DATA UNDER STUDY ->
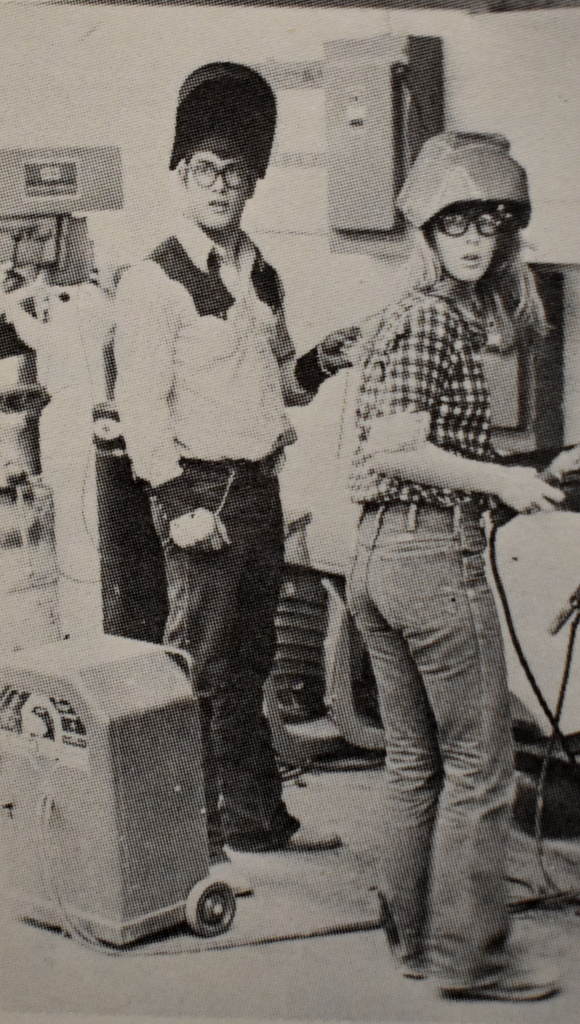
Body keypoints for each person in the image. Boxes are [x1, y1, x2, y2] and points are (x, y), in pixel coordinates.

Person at [115, 63, 351, 866]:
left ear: (253, 183)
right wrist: (178, 502)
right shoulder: (155, 282)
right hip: (200, 494)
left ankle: (257, 821)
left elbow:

WHAT IS NEEDED -> In your copy, include no pictures, but reproduce all records exactly.

OUTPUT FOR THIS TASK ->
Body keypoints for each person in the image. Boxes are [x1, y1, x2, y2] and points are (x, y), in pixel coordinates.

Person at [115, 63, 351, 866]:
left ear: (253, 183)
right wrist: (178, 502)
right shoulder: (155, 282)
right hip: (200, 494)
left ankle: (257, 821)
left elbow:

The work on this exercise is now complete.